Pays émergents. Les investissements réalisés dans le « capital humain » au cours des deux dernières décennies ont engendré un demi-point de croissance économique.

Publié le 25 février 2003 Lecture : 6 minutes.

Investir dans l’enseignement secondaire et supérieur, et pas seulement dans le primaire, peut rapporter gros. Tel est le message d’une étude de l’Unesco et de l’Organisation de coopération et de développement économiques (OCDE) portant sur seize pays émergents qui participent au Programme sur les indicateurs de l’éducation dans le monde (IEM) animé par les deux institutions. Le document, intitulé Financing Education – Investments and Returns (« Le financement de l’éducation – Investissements et dividendes »), évalue non seulement l’impact du développement éducatif sur la croissance économique des pays, mais aussi les bénéfices individuels liés à une fréquentation plus longue du système scolaire.
Les seize pays – six d’Amérique latine, un des Caraïbes, six asiatiques, trois africains – ne sont pas les moins bien lotis de leurs régions respectives(*).
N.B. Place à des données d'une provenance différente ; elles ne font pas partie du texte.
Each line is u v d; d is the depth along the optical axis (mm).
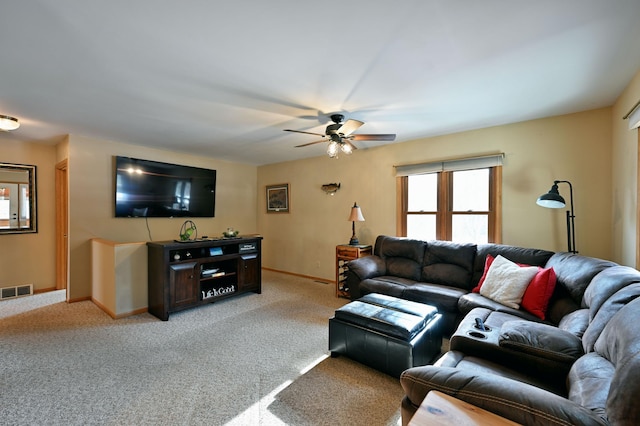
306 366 2328
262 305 3799
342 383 2102
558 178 3107
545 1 1421
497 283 2682
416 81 2299
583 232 2977
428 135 3924
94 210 4055
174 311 3363
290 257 5734
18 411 1771
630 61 1995
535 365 1494
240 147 4594
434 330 2406
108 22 1569
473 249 3322
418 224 4145
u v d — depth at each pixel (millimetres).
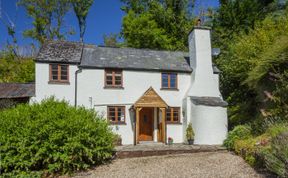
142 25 35406
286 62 13547
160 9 37875
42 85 20203
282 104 13492
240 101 24766
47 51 21344
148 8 39938
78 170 12305
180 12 39312
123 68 21625
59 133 11828
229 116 23672
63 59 20672
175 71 22719
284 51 13594
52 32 41906
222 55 28250
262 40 21344
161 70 22375
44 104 13305
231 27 33906
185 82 22906
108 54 22891
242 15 33469
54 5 41625
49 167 11594
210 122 20234
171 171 11477
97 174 11664
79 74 20859
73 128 12211
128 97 21609
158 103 21094
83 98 20719
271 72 14078
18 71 36188
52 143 11734
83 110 13703
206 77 22250
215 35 33812
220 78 26188
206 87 22094
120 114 21438
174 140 22094
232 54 25016
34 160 11555
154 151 15398
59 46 22312
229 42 31047
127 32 35875
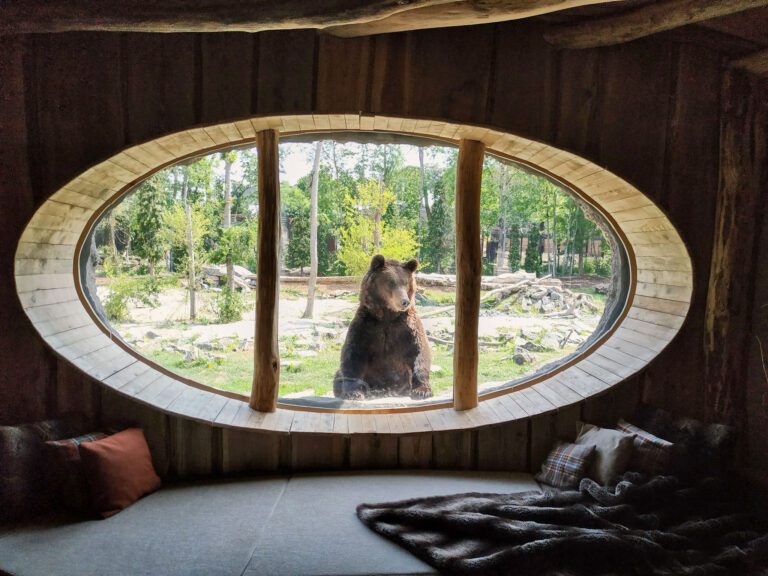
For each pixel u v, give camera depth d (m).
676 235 2.30
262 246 2.45
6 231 2.11
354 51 2.12
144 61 2.09
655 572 1.66
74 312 2.46
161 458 2.35
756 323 2.35
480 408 2.62
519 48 2.16
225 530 1.90
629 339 2.62
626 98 2.23
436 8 1.73
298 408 2.65
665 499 2.04
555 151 2.28
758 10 2.00
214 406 2.48
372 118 2.25
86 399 2.28
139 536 1.86
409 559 1.74
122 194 2.52
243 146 2.57
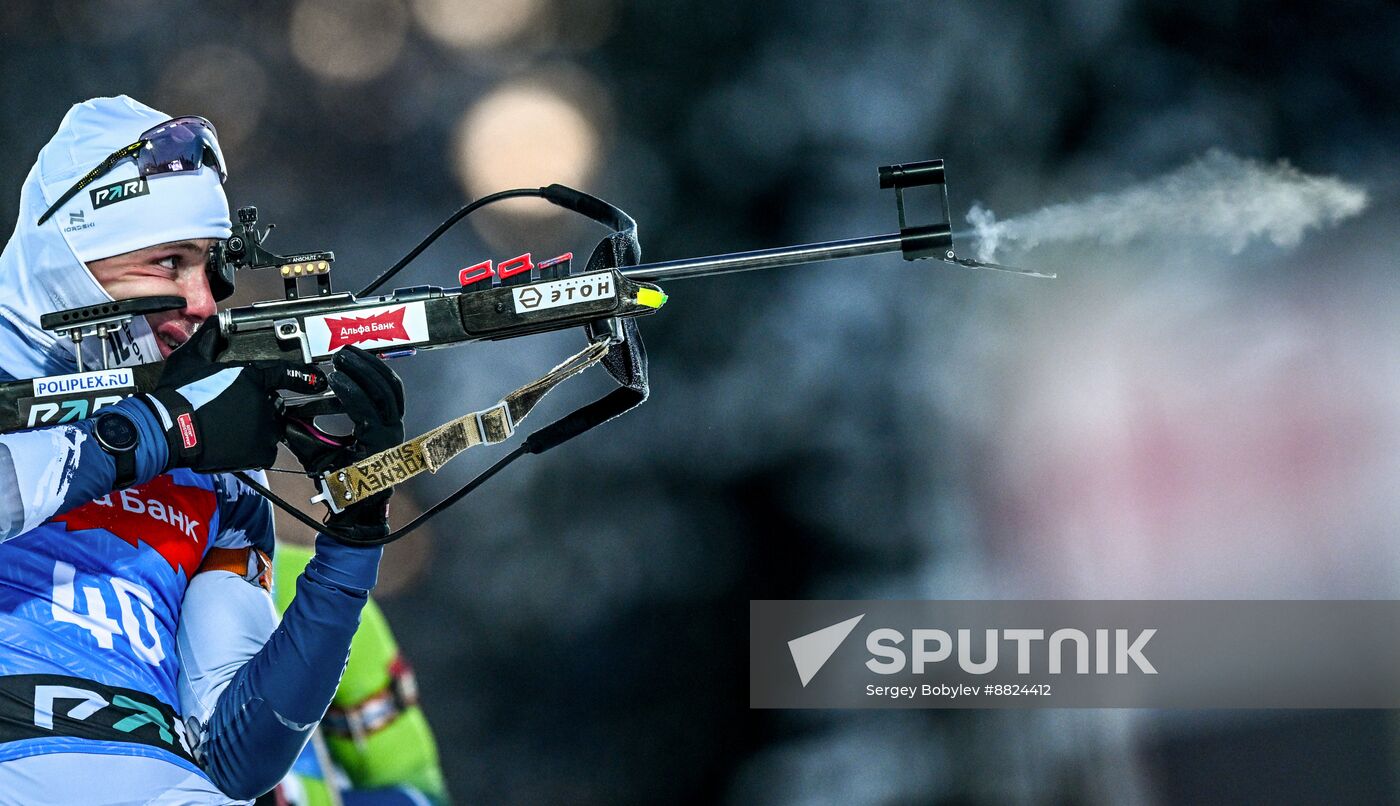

Leurs efforts pour allonger la durée moyenne des études de leurs populations s’étant inscrits dans la durée, il est possible d’évaluer avec le recul nécessaire les dividendes obtenus. Les investissements dans le « capital humain » réalisés au cours des deux dernières décennies auraient généré un demi-point de croissance. Pour les économistes, l’augmentation du niveau moyen d’éducation de la population active dans un pays correspond à un accroissement du capital humain et contribue au même titre que les investissements matériels à la croissance économique.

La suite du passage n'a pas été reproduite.